Against The Day - Title

Title

Besides appearing within the book itself, the novel's title apparently refers to a verse in the Bible (2 Peter 3:7) reading "the heavens and the earth ... reserved unto fire against the day of judgment and perdition of ungodly men."

William Faulkner, whose diction frequently echoes the King James Bible, liked the phrase, and many reviewers have traced it to a speech of Faulkner's against racism. Perhaps as relevant is a passage in Absalom, Absalom! in which Sutpen, a Faustus character of the sort that Pynchon deploys everywhere, seeks "a wife who not only would consolidate the hiding but could would and did breed him two children to fend and shield both in themselves and in their progeny the brittle bones and tired flesh of an old man against the day when the Creditor would run him to earth for the last time and he couldn't get away." The Creditor there is Mephistopheles, to whom Faustus/Sutpen would owe his soul. (The passage in Gravity's Rainbow about the "black indomitable oven" with which the witch-like Blicero, another Faustus character, is left once the Hansel-and-Gretel-like children have departed, alludes to another passage in Absalom, Absalom!.)

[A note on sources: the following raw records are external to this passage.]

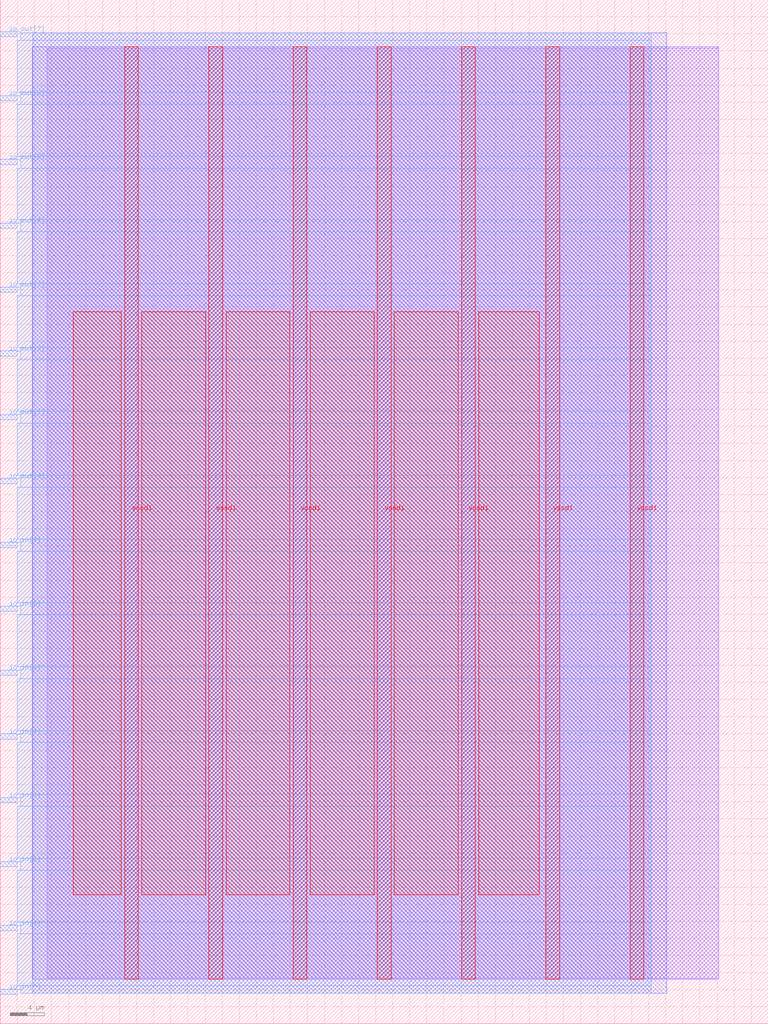
<source format=lef>
VERSION 5.7 ;
  NOWIREEXTENSIONATPIN ON ;
  DIVIDERCHAR "/" ;
  BUSBITCHARS "[]" ;
MACRO tomkeddie_top_tto_a
  CLASS BLOCK ;
  FOREIGN tomkeddie_top_tto_a ;
  ORIGIN 0.000 0.000 ;
  SIZE 90.000 BY 120.000 ;
  PIN io_in[0]
    DIRECTION INPUT ;
    USE SIGNAL ;
    PORT
      LAYER met3 ;
        RECT 0.000 3.440 2.000 4.040 ;
    END
  END io_in[0]
  PIN io_in[1]
    DIRECTION INPUT ;
    USE SIGNAL ;
    PORT
      LAYER met3 ;
        RECT 0.000 10.920 2.000 11.520 ;
    END
  END io_in[1]
  PIN io_in[2]
    DIRECTION INPUT ;
    USE SIGNAL ;
    PORT
      LAYER met3 ;
        RECT 0.000 18.400 2.000 19.000 ;
    END
  END io_in[2]
  PIN io_in[3]
    DIRECTION INPUT ;
    USE SIGNAL ;
    PORT
      LAYER met3 ;
        RECT 0.000 25.880 2.000 26.480 ;
    END
  END io_in[3]
  PIN io_in[4]
    DIRECTION INPUT ;
    USE SIGNAL ;
    PORT
      LAYER met3 ;
        RECT 0.000 33.360 2.000 33.960 ;
    END
  END io_in[4]
  PIN io_in[5]
    DIRECTION INPUT ;
    USE SIGNAL ;
    PORT
      LAYER met3 ;
        RECT 0.000 40.840 2.000 41.440 ;
    END
  END io_in[5]
  PIN io_in[6]
    DIRECTION INPUT ;
    USE SIGNAL ;
    PORT
      LAYER met3 ;
        RECT 0.000 48.320 2.000 48.920 ;
    END
  END io_in[6]
  PIN io_in[7]
    DIRECTION INPUT ;
    USE SIGNAL ;
    PORT
      LAYER met3 ;
        RECT 0.000 55.800 2.000 56.400 ;
    END
  END io_in[7]
  PIN io_out[0]
    DIRECTION OUTPUT TRISTATE ;
    USE SIGNAL ;
    PORT
      LAYER met3 ;
        RECT 0.000 63.280 2.000 63.880 ;
    END
  END io_out[0]
  PIN io_out[1]
    DIRECTION OUTPUT TRISTATE ;
    USE SIGNAL ;
    PORT
      LAYER met3 ;
        RECT 0.000 70.760 2.000 71.360 ;
    END
  END io_out[1]
  PIN io_out[2]
    DIRECTION OUTPUT TRISTATE ;
    USE SIGNAL ;
    PORT
      LAYER met3 ;
        RECT 0.000 78.240 2.000 78.840 ;
    END
  END io_out[2]
  PIN io_out[3]
    DIRECTION OUTPUT TRISTATE ;
    USE SIGNAL ;
    PORT
      LAYER met3 ;
        RECT 0.000 85.720 2.000 86.320 ;
    END
  END io_out[3]
  PIN io_out[4]
    DIRECTION OUTPUT TRISTATE ;
    USE SIGNAL ;
    PORT
      LAYER met3 ;
        RECT 0.000 93.200 2.000 93.800 ;
    END
  END io_out[4]
  PIN io_out[5]
    DIRECTION OUTPUT TRISTATE ;
    USE SIGNAL ;
    PORT
      LAYER met3 ;
        RECT 0.000 100.680 2.000 101.280 ;
    END
  END io_out[5]
  PIN io_out[6]
    DIRECTION OUTPUT TRISTATE ;
    USE SIGNAL ;
    PORT
      LAYER met3 ;
        RECT 0.000 108.160 2.000 108.760 ;
    END
  END io_out[6]
  PIN io_out[7]
    DIRECTION OUTPUT TRISTATE ;
    USE SIGNAL ;
    PORT
      LAYER met3 ;
        RECT 0.000 115.640 2.000 116.240 ;
    END
  END io_out[7]
  PIN vccd1
    DIRECTION INOUT ;
    USE POWER ;
    PORT
      LAYER met4 ;
        RECT 14.590 5.200 16.190 114.480 ;
    END
    PORT
      LAYER met4 ;
        RECT 34.330 5.200 35.930 114.480 ;
    END
    PORT
      LAYER met4 ;
        RECT 54.070 5.200 55.670 114.480 ;
    END
    PORT
      LAYER met4 ;
        RECT 73.810 5.200 75.410 114.480 ;
    END
  END vccd1
  PIN vssd1
    DIRECTION INOUT ;
    USE GROUND ;
    PORT
      LAYER met4 ;
        RECT 24.460 5.200 26.060 114.480 ;
    END
    PORT
      LAYER met4 ;
        RECT 44.200 5.200 45.800 114.480 ;
    END
    PORT
      LAYER met4 ;
        RECT 63.940 5.200 65.540 114.480 ;
    END
  END vssd1
  OBS
      LAYER li1 ;
        RECT 5.520 5.355 84.180 114.325 ;
      LAYER met1 ;
        RECT 3.750 5.200 84.180 114.480 ;
      LAYER met2 ;
        RECT 3.780 3.555 78.100 116.125 ;
      LAYER met3 ;
        RECT 2.400 115.240 76.295 116.105 ;
        RECT 2.000 109.160 76.295 115.240 ;
        RECT 2.400 107.760 76.295 109.160 ;
        RECT 2.000 101.680 76.295 107.760 ;
        RECT 2.400 100.280 76.295 101.680 ;
        RECT 2.000 94.200 76.295 100.280 ;
        RECT 2.400 92.800 76.295 94.200 ;
        RECT 2.000 86.720 76.295 92.800 ;
        RECT 2.400 85.320 76.295 86.720 ;
        RECT 2.000 79.240 76.295 85.320 ;
        RECT 2.400 77.840 76.295 79.240 ;
        RECT 2.000 71.760 76.295 77.840 ;
        RECT 2.400 70.360 76.295 71.760 ;
        RECT 2.000 64.280 76.295 70.360 ;
        RECT 2.400 62.880 76.295 64.280 ;
        RECT 2.000 56.800 76.295 62.880 ;
        RECT 2.400 55.400 76.295 56.800 ;
        RECT 2.000 49.320 76.295 55.400 ;
        RECT 2.400 47.920 76.295 49.320 ;
        RECT 2.000 41.840 76.295 47.920 ;
        RECT 2.400 40.440 76.295 41.840 ;
        RECT 2.000 34.360 76.295 40.440 ;
        RECT 2.400 32.960 76.295 34.360 ;
        RECT 2.000 26.880 76.295 32.960 ;
        RECT 2.400 25.480 76.295 26.880 ;
        RECT 2.000 19.400 76.295 25.480 ;
        RECT 2.400 18.000 76.295 19.400 ;
        RECT 2.000 11.920 76.295 18.000 ;
        RECT 2.400 10.520 76.295 11.920 ;
        RECT 2.000 4.440 76.295 10.520 ;
        RECT 2.400 3.575 76.295 4.440 ;
      LAYER met4 ;
        RECT 8.575 15.135 14.190 83.465 ;
        RECT 16.590 15.135 24.060 83.465 ;
        RECT 26.460 15.135 33.930 83.465 ;
        RECT 36.330 15.135 43.800 83.465 ;
        RECT 46.200 15.135 53.670 83.465 ;
        RECT 56.070 15.135 63.185 83.465 ;
  END
END tomkeddie_top_tto_a
END LIBRARY


</source>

Non-literary sources for the title may also exist: Contre-jour (literally "against (the) day"), a term in photography referring to backlighting. There are also two uses of the phrase "against the day" in Pynchon's Mason & Dixon, and, anecdotally, three uses in William Gaddis's J R.

A 1998 children's novel by Michael Cronin uses the same title: it tells an alternate history of a Britain occupied by Nazis.

Last but not least, the novel's epigraph from Thelonious Monk would appear to comment on the title: "It's always night, or we wouldn't need light."